» Exercise goal:
Each entry below is to be reproduced exactly, though any pictures it holds must be omitted.

Data for review Block Start

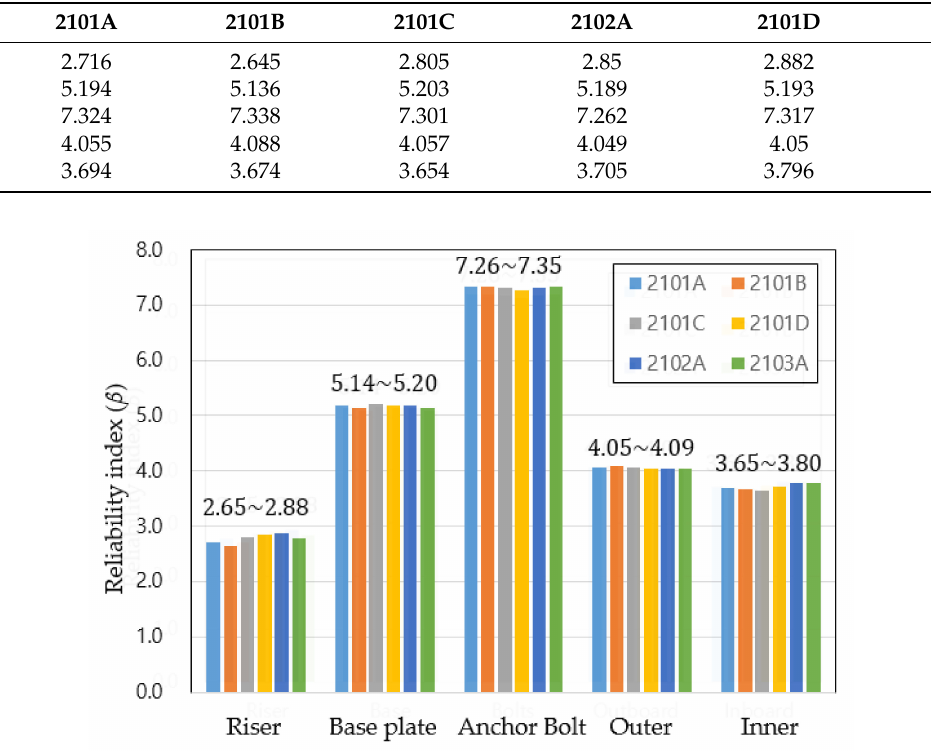
Figure 11. Summary of the reliability index of ULAs classified by components. Table 10. Probability failure results of structural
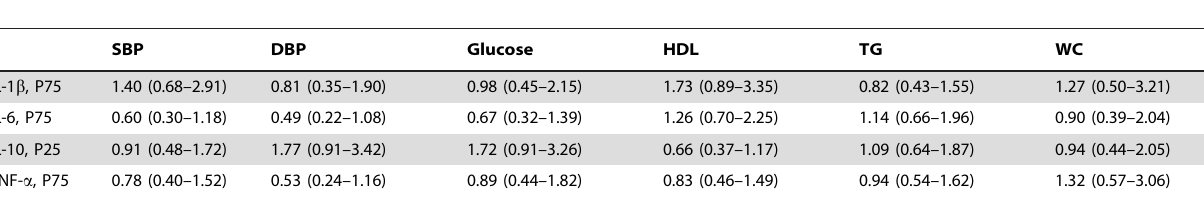
Table 6. Association between cytokines values (in quartiles) and markers of the metabolic syndrome in 311 postmenopausal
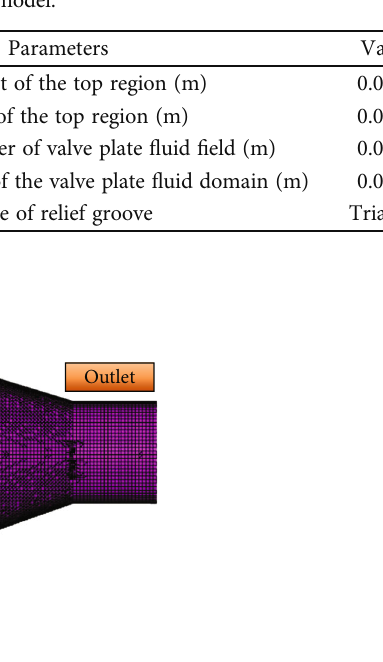
Figure 6: Fluid domain model and mesh model of axial piston pump model. Table 1: Geometric parameters of fl uid domain model.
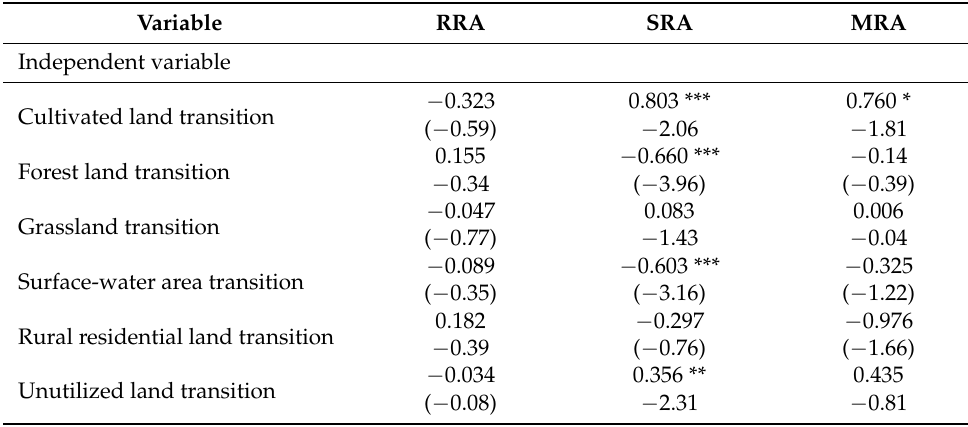
Table 3. Summary of regression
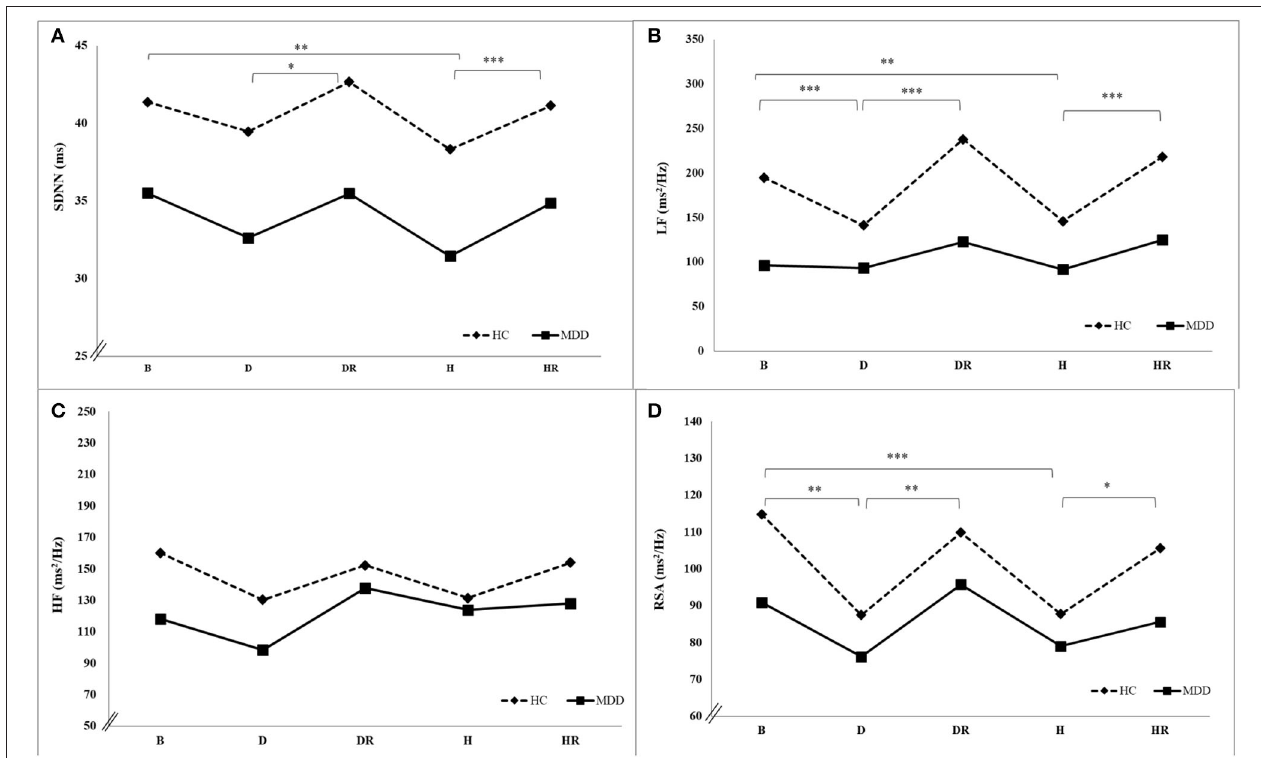
FIGURE 2 | HRV (A–C) and CVC (D) indices under depressive and happiness autobiographical memories for the MDD and HC groups. B, baseline; D, depressive autobiographical memory; DR, depressive recovery; H, happiness autobiographical memory; HR, happiness recovery.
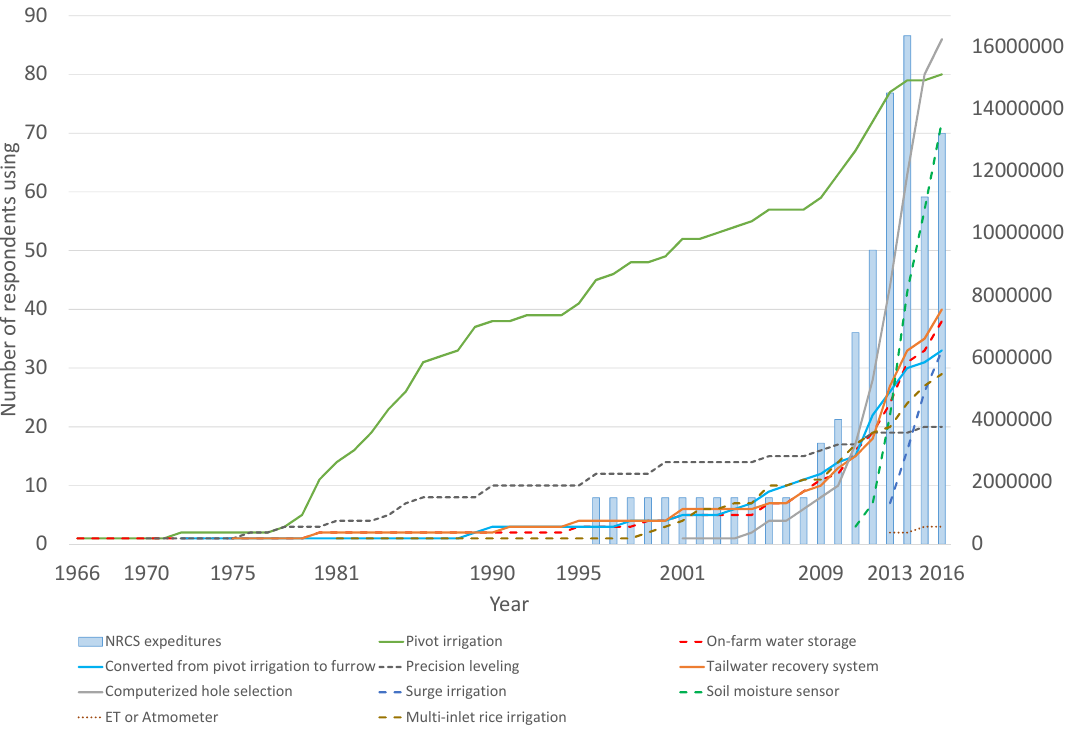
Figure 1. Timeline of the adoption of conservation practices and USDA-NRCS EQIP expenditures in the MS Delta area. Table 8. Impact of conservation practice adoption factors compared to existing literature. Factor Results Nian et al. Prokopy et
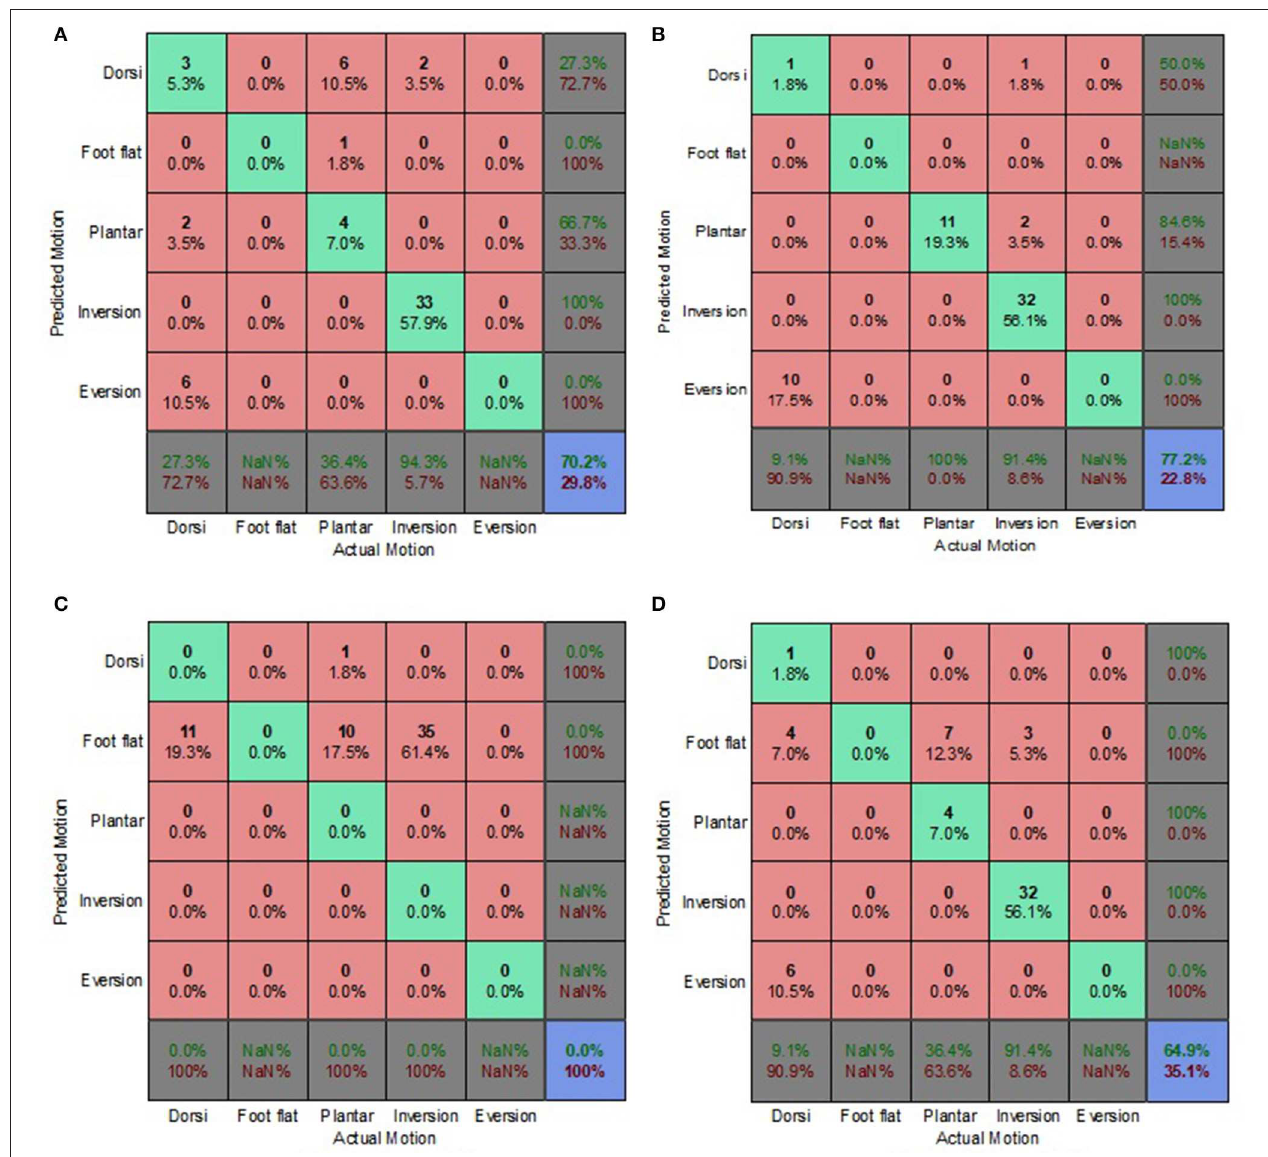
FIGURE 10 | Optimal Condition Decoupled Data Set—UT Generic Approach. (A) Tree, (B) LDA, (C) Deterministic, and (D) Voting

Data for review Block End

» Solution to the problem:
Figure 11. Summary of the reliability index of ULAs classified by components. Table 10. Probability failure results of structural
Table 6. Association between cytokines values (in quartiles) and markers of the metabolic syndrome in 311 postmenopausal
Figure 6: Fluid domain model and mesh model of axial piston pump model. Table 1: Geometric parameters of fl uid domain model.
Table 3. Summary of regression
FIGURE 2 | HRV (A–C) and CVC (D) indices under depressive and happiness autobiographical memories for the MDD and HC groups. B, baseline; D, depressive autobiographical memory; DR, depressive recovery; H, happiness autobiographical memory; HR, happiness recovery.
Figure 1. Timeline of the adoption of conservation practices and USDA-NRCS EQIP expenditures in the MS Delta area. Table 8. Impact of conservation practice adoption factors compared to existing literature. Factor Results Nian et al. Prokopy et
FIGURE 10 | Optimal Condition Decoupled Data Set—UT Generic Approach. (A) Tree, (B) LDA, (C) Deterministic, and (D) Voting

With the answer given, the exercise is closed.